What to produce: Lines holding the word "Left" are the ones to copy from the data below.

Source records:

**********

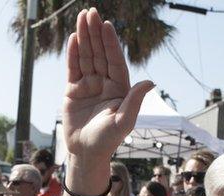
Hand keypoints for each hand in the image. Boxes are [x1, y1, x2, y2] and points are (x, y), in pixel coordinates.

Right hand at [62, 8, 153, 159]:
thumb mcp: (123, 122)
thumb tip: (150, 81)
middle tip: (91, 12)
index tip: (107, 25)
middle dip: (96, 33)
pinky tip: (73, 38)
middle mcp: (105, 83)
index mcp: (119, 88)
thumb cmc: (107, 141)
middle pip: (100, 54)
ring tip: (82, 17)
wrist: (86, 153)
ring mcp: (89, 85)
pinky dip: (73, 53)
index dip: (110, 43)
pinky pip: (73, 68)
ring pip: (87, 57)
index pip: (115, 61)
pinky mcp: (73, 90)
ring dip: (85, 37)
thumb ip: (135, 101)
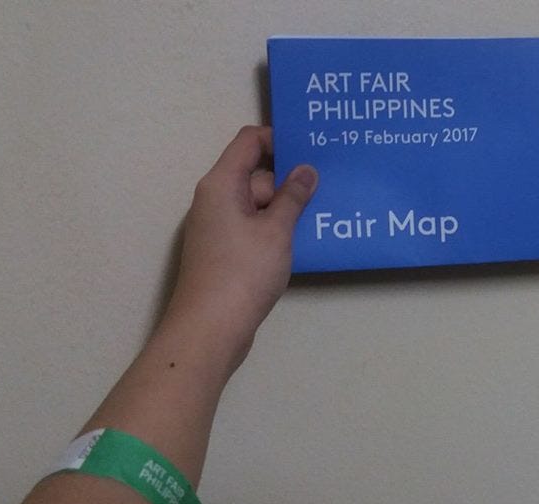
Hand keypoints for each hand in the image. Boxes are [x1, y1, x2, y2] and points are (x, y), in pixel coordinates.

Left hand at [164, 126, 316, 370]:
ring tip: (323, 215)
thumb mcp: (276, 230)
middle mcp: (215, 199)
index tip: (311, 150)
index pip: (249, 142)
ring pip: (257, 204)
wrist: (211, 328)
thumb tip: (306, 170)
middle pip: (256, 174)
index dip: (279, 139)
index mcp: (221, 184)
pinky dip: (275, 229)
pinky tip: (302, 242)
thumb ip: (293, 196)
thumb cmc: (243, 272)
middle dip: (289, 180)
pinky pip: (254, 227)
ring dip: (285, 208)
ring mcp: (218, 227)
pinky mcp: (224, 251)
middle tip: (328, 187)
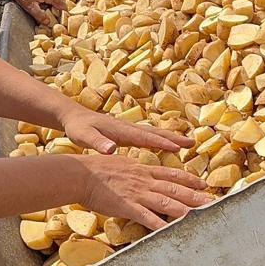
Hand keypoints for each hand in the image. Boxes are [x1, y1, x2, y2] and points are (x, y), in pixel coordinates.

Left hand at [9, 0, 64, 23]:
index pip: (62, 5)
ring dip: (57, 3)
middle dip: (61, 8)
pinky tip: (46, 2)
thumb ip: (39, 15)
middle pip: (61, 0)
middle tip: (58, 16)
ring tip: (52, 10)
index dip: (63, 13)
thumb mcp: (29, 6)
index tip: (62, 19)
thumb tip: (48, 22)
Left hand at [60, 101, 191, 156]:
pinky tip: (165, 144)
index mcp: (121, 130)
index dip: (163, 142)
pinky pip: (147, 136)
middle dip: (173, 137)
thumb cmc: (78, 128)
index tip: (179, 147)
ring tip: (186, 142)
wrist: (72, 116)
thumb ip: (97, 143)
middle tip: (192, 142)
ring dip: (170, 137)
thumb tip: (111, 149)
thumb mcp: (84, 136)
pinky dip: (159, 139)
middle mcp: (128, 128)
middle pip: (155, 132)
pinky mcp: (125, 132)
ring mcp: (128, 129)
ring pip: (153, 133)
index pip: (145, 137)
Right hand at [78, 153, 211, 231]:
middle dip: (196, 196)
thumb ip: (133, 171)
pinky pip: (147, 217)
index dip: (189, 179)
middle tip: (213, 202)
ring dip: (186, 210)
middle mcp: (144, 181)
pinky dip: (160, 225)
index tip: (203, 184)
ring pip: (167, 202)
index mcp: (142, 170)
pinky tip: (171, 231)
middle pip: (175, 189)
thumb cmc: (95, 169)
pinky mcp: (127, 206)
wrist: (80, 174)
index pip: (171, 175)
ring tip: (202, 216)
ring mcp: (137, 193)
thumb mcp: (120, 165)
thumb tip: (138, 174)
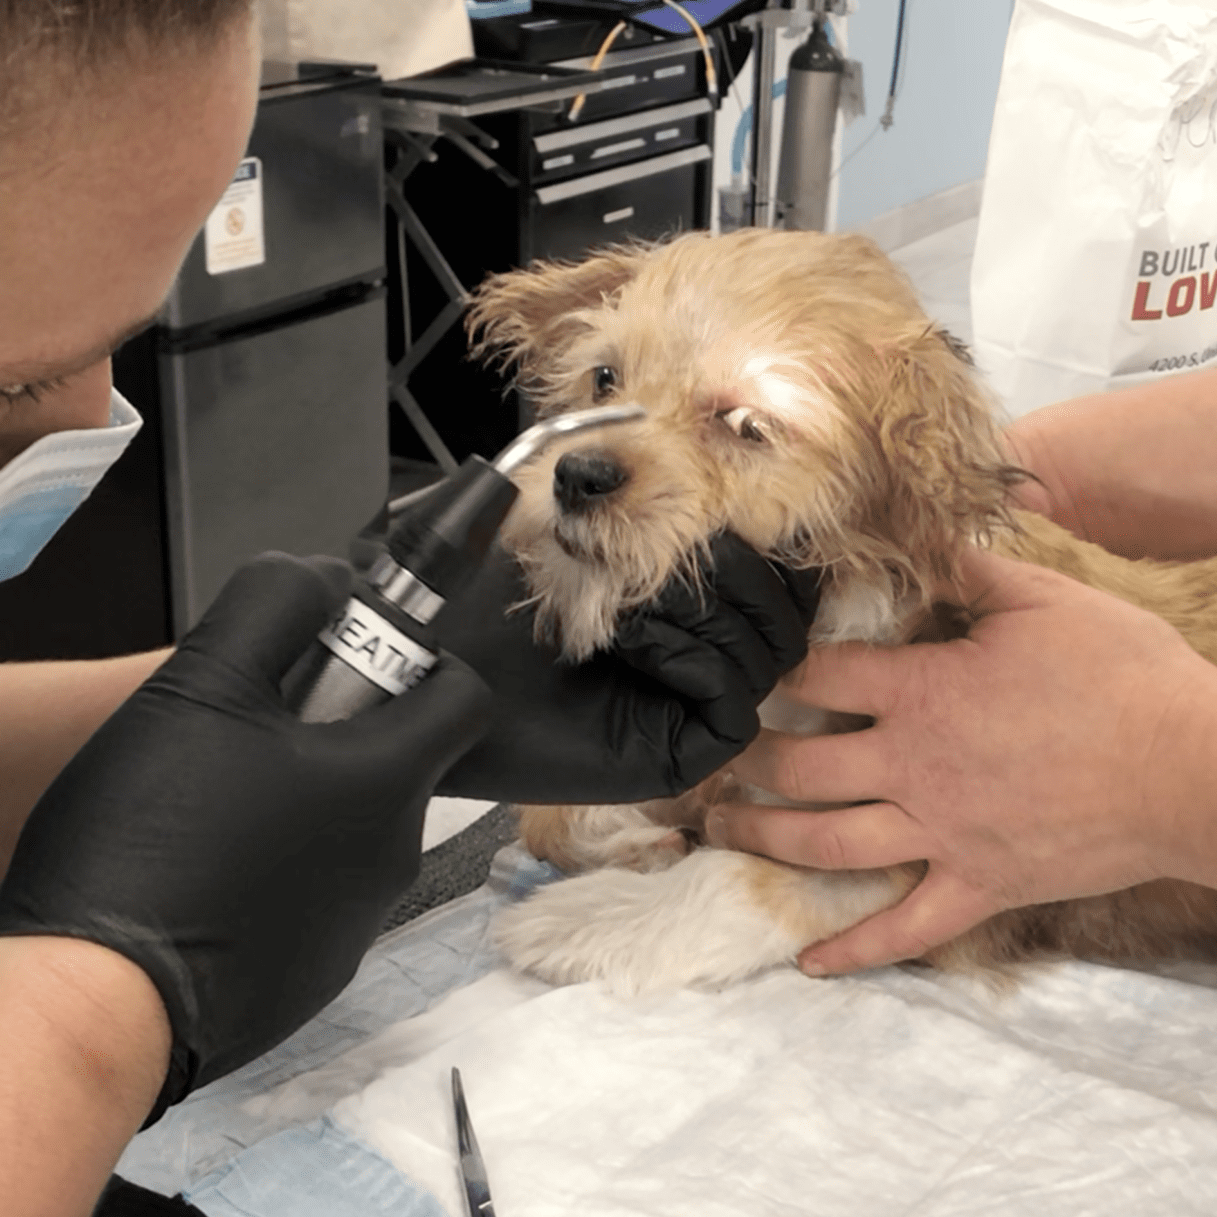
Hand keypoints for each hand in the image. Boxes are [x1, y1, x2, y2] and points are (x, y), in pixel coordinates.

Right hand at [0, 554, 489, 1115]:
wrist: (94, 1001)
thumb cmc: (146, 837)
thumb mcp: (201, 682)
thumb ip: (273, 608)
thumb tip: (328, 581)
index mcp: (386, 780)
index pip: (464, 697)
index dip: (416, 660)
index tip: (343, 658)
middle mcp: (392, 858)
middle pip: (393, 764)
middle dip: (330, 735)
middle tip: (237, 734)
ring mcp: (353, 928)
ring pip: (345, 834)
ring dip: (296, 809)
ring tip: (200, 809)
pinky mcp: (309, 979)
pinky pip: (307, 903)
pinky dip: (268, 881)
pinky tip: (194, 879)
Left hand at [433, 532, 820, 802]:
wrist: (427, 670)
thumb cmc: (482, 606)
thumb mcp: (564, 527)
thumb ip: (636, 496)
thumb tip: (714, 460)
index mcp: (687, 606)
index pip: (777, 574)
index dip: (762, 536)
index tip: (712, 503)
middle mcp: (699, 661)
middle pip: (789, 615)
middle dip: (742, 568)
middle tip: (673, 549)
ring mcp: (690, 712)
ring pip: (771, 655)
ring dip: (710, 608)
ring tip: (634, 597)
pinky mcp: (676, 756)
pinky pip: (735, 707)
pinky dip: (697, 659)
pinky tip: (633, 639)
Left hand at [705, 550, 1216, 974]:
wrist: (1192, 767)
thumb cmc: (1125, 675)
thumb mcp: (1044, 598)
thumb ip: (972, 569)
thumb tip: (927, 536)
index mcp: (922, 694)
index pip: (818, 679)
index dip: (774, 674)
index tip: (746, 675)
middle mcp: (914, 768)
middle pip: (800, 768)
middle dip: (745, 762)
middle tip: (712, 759)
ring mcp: (942, 834)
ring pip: (826, 846)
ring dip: (764, 839)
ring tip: (721, 831)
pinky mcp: (979, 885)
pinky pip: (904, 929)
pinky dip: (852, 951)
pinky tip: (809, 962)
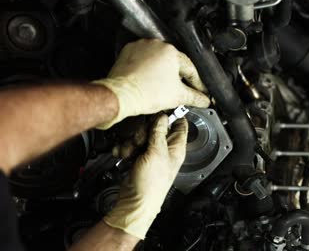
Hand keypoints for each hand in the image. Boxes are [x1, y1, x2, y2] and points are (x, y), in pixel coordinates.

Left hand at [94, 39, 209, 128]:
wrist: (121, 95)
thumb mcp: (178, 97)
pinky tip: (150, 80)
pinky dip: (148, 69)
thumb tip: (204, 100)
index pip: (190, 69)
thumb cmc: (146, 93)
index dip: (197, 83)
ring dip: (163, 72)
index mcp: (171, 52)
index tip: (200, 91)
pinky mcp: (128, 52)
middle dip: (179, 77)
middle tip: (183, 90)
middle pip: (174, 63)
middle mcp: (156, 44)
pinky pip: (144, 59)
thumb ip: (195, 97)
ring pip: (158, 60)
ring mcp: (141, 47)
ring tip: (164, 86)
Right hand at [103, 114, 187, 238]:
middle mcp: (165, 149)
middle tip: (141, 141)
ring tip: (131, 152)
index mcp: (176, 148)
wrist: (134, 203)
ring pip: (141, 136)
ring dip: (132, 142)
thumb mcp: (157, 153)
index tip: (160, 110)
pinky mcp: (138, 158)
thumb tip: (163, 116)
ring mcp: (151, 154)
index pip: (180, 124)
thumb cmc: (151, 185)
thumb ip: (159, 132)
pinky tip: (124, 155)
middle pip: (155, 127)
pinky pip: (131, 145)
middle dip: (144, 132)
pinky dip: (125, 149)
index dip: (171, 115)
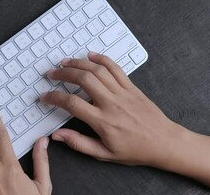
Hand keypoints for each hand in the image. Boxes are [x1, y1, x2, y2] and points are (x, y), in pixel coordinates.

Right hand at [40, 52, 184, 166]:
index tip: (45, 96)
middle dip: (64, 73)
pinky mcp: (132, 87)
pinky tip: (90, 55)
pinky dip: (102, 59)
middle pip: (83, 79)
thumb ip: (78, 143)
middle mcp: (112, 103)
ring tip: (65, 62)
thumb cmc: (135, 150)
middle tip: (52, 73)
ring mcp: (123, 92)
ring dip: (79, 63)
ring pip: (97, 70)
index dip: (54, 97)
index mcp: (103, 121)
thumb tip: (57, 136)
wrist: (164, 142)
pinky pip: (115, 68)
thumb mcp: (104, 154)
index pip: (72, 104)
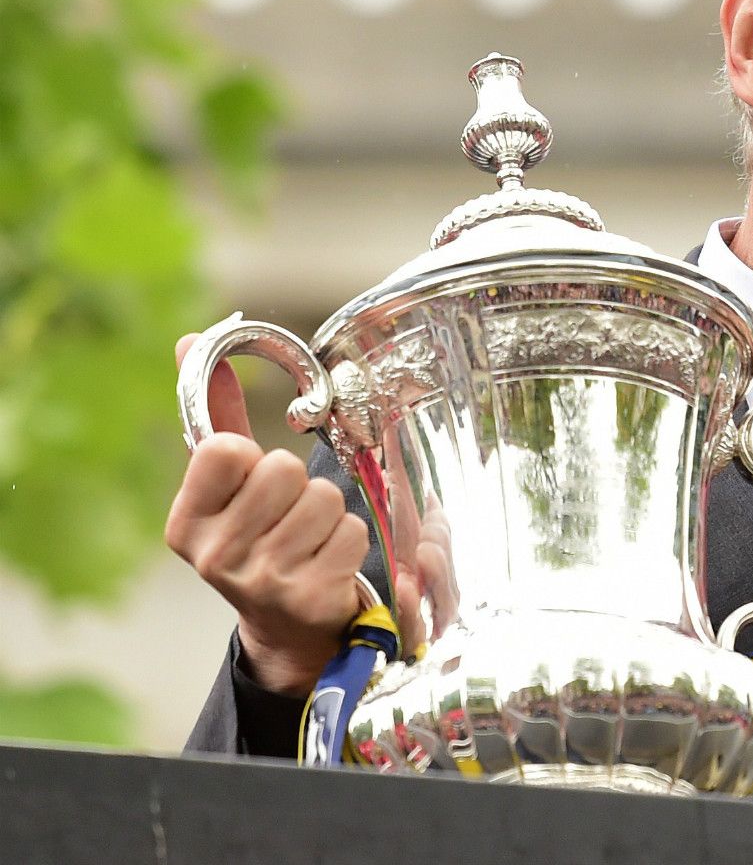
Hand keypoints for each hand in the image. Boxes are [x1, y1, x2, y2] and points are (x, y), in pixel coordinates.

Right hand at [165, 334, 367, 695]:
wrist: (288, 627)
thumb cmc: (259, 539)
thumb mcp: (228, 485)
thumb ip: (214, 414)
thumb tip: (189, 340)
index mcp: (184, 524)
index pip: (228, 449)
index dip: (252, 457)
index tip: (249, 484)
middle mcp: (215, 557)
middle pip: (284, 470)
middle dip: (298, 485)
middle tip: (287, 518)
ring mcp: (261, 582)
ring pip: (324, 499)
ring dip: (329, 515)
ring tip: (309, 541)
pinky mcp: (310, 598)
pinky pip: (352, 531)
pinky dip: (349, 540)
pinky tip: (328, 563)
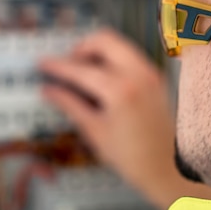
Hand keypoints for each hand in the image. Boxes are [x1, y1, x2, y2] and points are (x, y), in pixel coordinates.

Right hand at [38, 28, 210, 209]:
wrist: (168, 169)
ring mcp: (151, 74)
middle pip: (104, 40)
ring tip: (83, 74)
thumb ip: (70, 105)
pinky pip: (130, 56)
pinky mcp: (156, 78)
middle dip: (81, 48)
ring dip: (98, 52)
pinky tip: (101, 80)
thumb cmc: (133, 158)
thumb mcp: (95, 131)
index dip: (58, 66)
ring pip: (119, 45)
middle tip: (67, 66)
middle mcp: (139, 74)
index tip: (43, 64)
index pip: (81, 69)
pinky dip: (113, 60)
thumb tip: (48, 90)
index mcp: (121, 90)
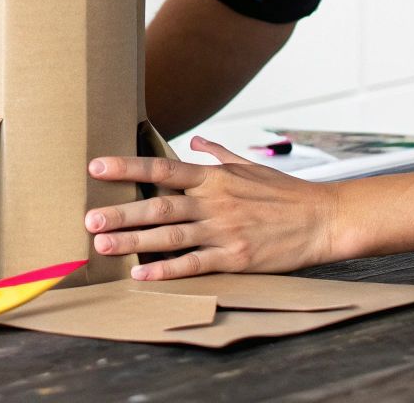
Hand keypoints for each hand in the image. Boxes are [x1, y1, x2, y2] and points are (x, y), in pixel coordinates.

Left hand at [85, 136, 343, 279]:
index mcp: (213, 178)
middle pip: (158, 207)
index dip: (127, 167)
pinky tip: (141, 275)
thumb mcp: (249, 166)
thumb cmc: (285, 193)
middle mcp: (213, 203)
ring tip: (103, 245)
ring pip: (170, 237)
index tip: (96, 167)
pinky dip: (167, 270)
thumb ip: (218, 153)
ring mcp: (223, 231)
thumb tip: (195, 139)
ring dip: (134, 242)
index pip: (161, 169)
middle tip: (88, 217)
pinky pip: (194, 264)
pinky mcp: (235, 258)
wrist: (324, 219)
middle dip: (121, 212)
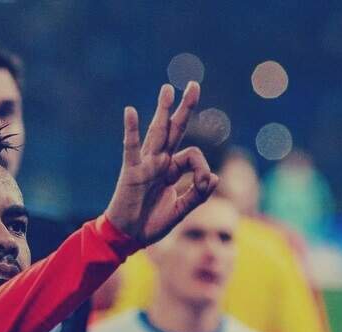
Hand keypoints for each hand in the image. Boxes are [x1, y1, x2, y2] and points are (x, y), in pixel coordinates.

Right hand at [104, 81, 217, 244]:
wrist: (127, 237)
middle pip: (174, 130)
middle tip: (193, 85)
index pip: (194, 156)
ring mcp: (144, 165)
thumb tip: (215, 176)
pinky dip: (130, 129)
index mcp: (171, 170)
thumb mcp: (180, 211)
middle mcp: (159, 162)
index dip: (202, 168)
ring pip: (156, 133)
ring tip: (167, 89)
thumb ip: (198, 195)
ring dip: (162, 110)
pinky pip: (130, 147)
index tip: (202, 185)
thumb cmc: (150, 224)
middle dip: (185, 108)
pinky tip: (129, 111)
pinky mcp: (130, 172)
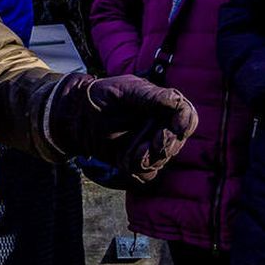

**********

Reply:
Left hand at [164, 126, 316, 370]:
Left hand at [9, 0, 64, 23]:
Left hand at [60, 101, 191, 156]:
Left hand at [433, 532, 820, 802]:
Left hand at [705, 550, 1216, 974]:
Left hand at [94, 39, 209, 128]:
Left hand at [85, 136, 343, 279]:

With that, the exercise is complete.